My research interests lie in understanding astronomical objects such as gravitational lenses, galaxy clusters, active galactic nuclei, and gamma-ray bursts.

Since the discovery of the first cosmological gravitational lens in 1979, gravitational lensing has become an important tool in many astrophysical applications. In particular, quasar microlensing provides a novel method to map the quasar accretion disk structure. Utilizing the dependence of microlensing variability on the source size, we are able to resolve the disk structure that is several orders of magnitude smaller than the angular resolution of our current telescopes. Beside quasar microlensing, I am also interested in probing the interstellar medium of lens galaxies, and exploring the embedded lensing model.

Galaxy clusters are the largest gravitationally bound objects in the universe. They are ideal sites to constrain cosmological parameters and study structure formation. I am currently working on the Swift soft X-ray serendipitous cluster survey. The survey has the potential to find one of the largest X-ray selected cluster catalog to date. I also study the missing Baryon problem in the universe.
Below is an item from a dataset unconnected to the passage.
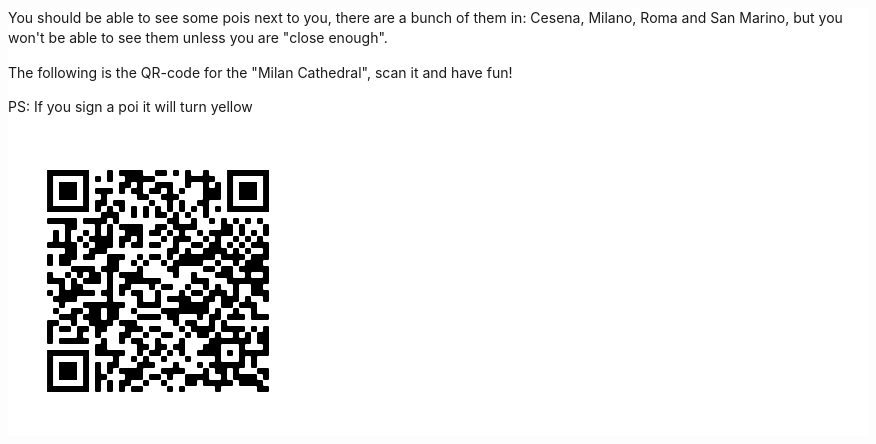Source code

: You should be able to see some pois next to you, there are a bunch of them in: Cesena, Milano, Roma and San Marino, but you won't be able to see them unless you are "close enough".

The following is the QR-code for the "Milan Cathedral", scan it and have fun!

PS: If you sign a poi it will turn yellow

![Milan Cathedral](images/cathedral.png "Milan Cathedral")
Active galactic nuclei (AGNs) are very energetic sources in the universe powered by supermassive black holes. I am interested in the feedback process of AGNs to their host galaxies, in particular, the kinetic feedback carried out by winds. I am working on measuring the intrinsic fractions of broad absorption line quasars of various species and the average absorption column densities of these objects. In addition, I also study the relationships between various AGN parameters such as the broadband spectral index, X-ray spectral index, luminosity, Eddington ratio, and variability with the aim to constrain AGN physics.

Gamma-ray bursts (GRBs) are the biggest explosions in the universe after the Big Bang. I am working on the population studies of GRBs, which include constraining the GRB jet structure from both observational and theoretical approaches.